Todos os anos, em janeiro, no auge do inverno nova-iorquino, centenas de pessoas se reunem para uma estranha brincadeira: entrar no metrô sem calças. Na parte de cima, homens e mulheres vestem o que habitualmente usam, paletó, blusa, casaco, ou moletom, no entanto, na parte de baixo, somente cuecas e calcinhas, com pernas à mostra.
Da primeira vez que vi isto ocorrer, causou um certo estranhamento, mas, no metrô lotado, eu era o único que parecia estar notando algo de errado. Todos os demais nova-iorquinos ignoravam, ou fingiam ignorar, a ausência das calças em alguns passageiros. Era como se fosse um dia corriqueiro, como qualquer outro.
Semana passada, no East Village, um homem, vestido de mulher, corria em círculos com uma rena de pelúcia em mãos. A maioria das pessoas simplesmente passava por ele, fingindo não vê-lo, apenas um ou outro dava uma risadinha, ou parava para tirar uma foto
Se era um louco, pouco importa, o extraordinário era a reação das pessoas, a indiferença delas.
O mote dos EUA, arrotado aos quatro ventos, é liberdade. Em vários aspectos, é uma lema puramente retórico, para justificar invasões ao Iraque ou Afeganistão, mas em outros, é de fato o ideal pelo qual os americanos vivem: liberdade acima de tudo.
Para um americano, pouco importa como você se veste, o que você faz, com quem você anda, o que você come. Cada um é responsável por seus próprios atos, livre para fazer suas próprias escolhas e ninguém tem nada a ver com isto. Ninguém.
Isto não significa que não haja preconceitos, mas externá-los chega a ser quase antiético.
Como os americanos reagiriam a uma universitária desfilando com um vestido rosa curtíssimo?
Difícil dar uma resposta categórica, mas talvez com a mesma indiferença com que tratam os passageiros sem calças no metrô, ou o louco trajado de mulher na Astor Place, com indiferença, com naturalidade.
E é neste momento em que revelamos toda nossa hipocrisia, nosso atraso, nossa moralidade retrógrada.

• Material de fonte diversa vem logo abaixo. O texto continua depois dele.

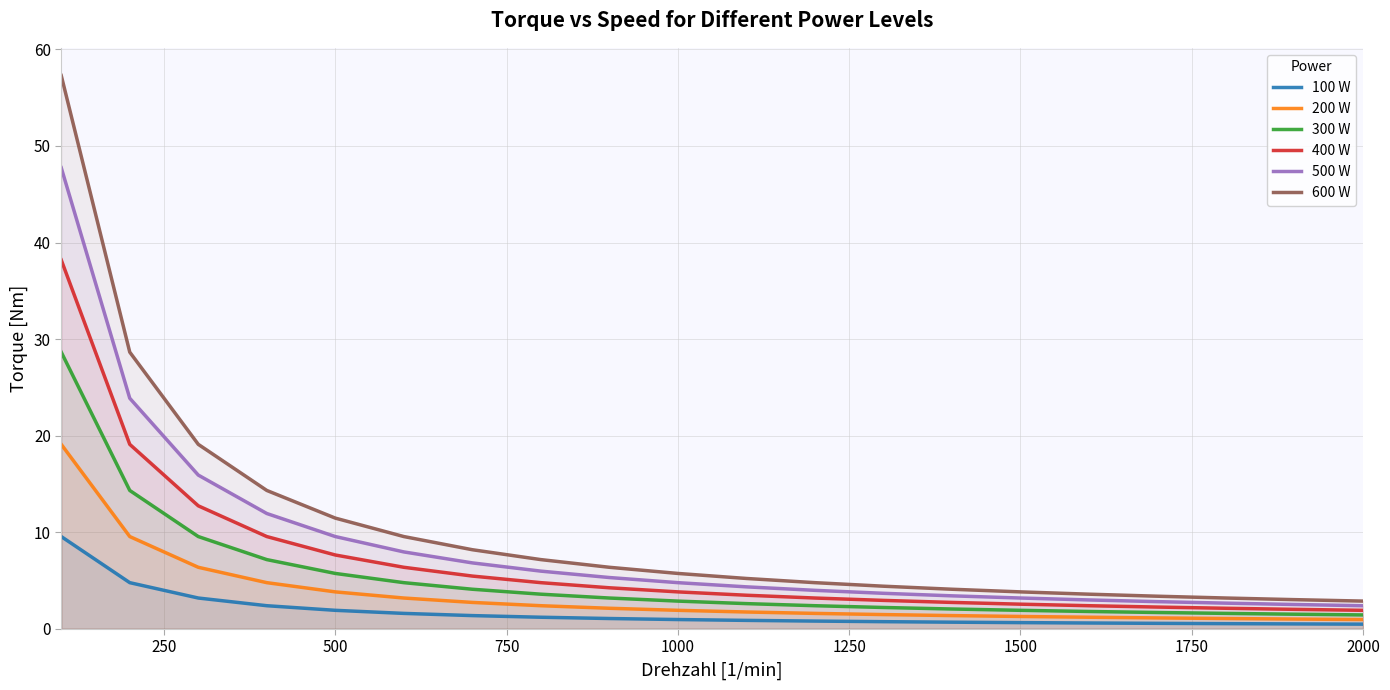

What is the smallest value displayed?

0.5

Estamos tão habituados à exposição do corpo, à reificação da mulher e do sexo, no baile funk, no carnaval, no fio dental na praia, no concurso "Menina da Laje", na protagonista da novela posando para a "Playboy", na imagem do corpo vendida e veiculada em todos os outdoors, nas revistas, na TV, nos jornais de quinta.
Consumimos a todo o momento o culto ao corpo, ao sexo, à beleza a qualquer custo e, ao mesmo tempo, paradoxalmente, repudiamo-lo quando se apresenta fora dos meios onde ele é convencionalmente aceito.

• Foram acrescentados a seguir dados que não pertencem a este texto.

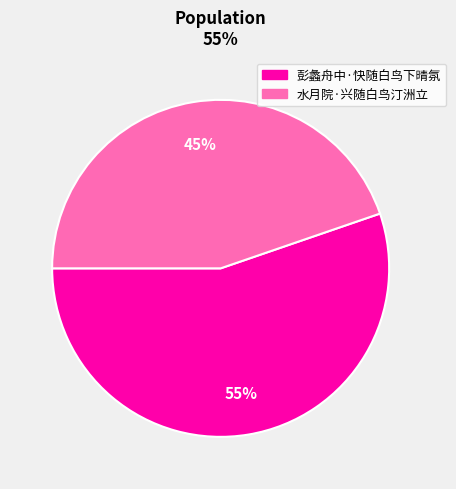

Which slice is the largest?

彭蠡舟中·快随白鸟下晴氛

Talvez sejam os tabus, estas normais sociais que regulam o permitido e proibido, que estejam no cerne desta questão, que expliquem porque aceitaríamos a Geyse e seu vestido rosa em certas circunstâncias, mas a repudiariamos em outras.
Mas nada é tão simples, e tabus não explicariam porque milhares de alunos, supostamente esclarecidos, posto que estão numa Universidade, se reuniriam para insultar uma colega, apenas por causa do que ela veste. Se tabu, ou machismo, pode estar na origem do ocorrido, as proporções do evento sugerem outro fator.

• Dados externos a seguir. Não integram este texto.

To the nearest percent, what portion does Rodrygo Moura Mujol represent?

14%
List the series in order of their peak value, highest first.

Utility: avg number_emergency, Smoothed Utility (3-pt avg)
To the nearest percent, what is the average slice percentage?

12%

"Eu comecei a gritar, mas nem sabia o que estava acontecendo. Foi engraçado", disse um estudante da UniBan, numa das reportagens que assisti. O ser humano, como uma criatura social, tende a reproduzir os atos dos seus pares como estratégia de sobrevivência: se a maioria faz, então deve ser o melhor a ser feito. Enquanto que este comportamento se justifica em várias ocasiões e nos ajuda coletivamente, em muitas situações apenas reforça uma injustiça.
No livro "A Sabedoria das Multidões", há um exemplo esclarecedor - uma mulher que deseja se suicidar jogando-se de uma ponte causa um enorme congestionamento. Algumas pessoas, para se livrarem logo deste incômodo, começam a gritar, "Pula! Pula!". Em pouco tempo, centenas de motoristas nervosos reforçam o coro e a mulher se joga para a morte.
Duvido que qualquer uma daquelas pessoas, individualmente, desejasse a morte da mulher, mas coletivamente, de modo errôneo, os motoristas julgaram que, se ela se jogasse logo no rio, o tráfego seria normalizado.
Às vezes, precisamos nos esconder sob a máscara da coletividade para expormos nossa intolerância. Somente assim, sentimo-nos seguros para demonstrar a nossa profunda ignorância.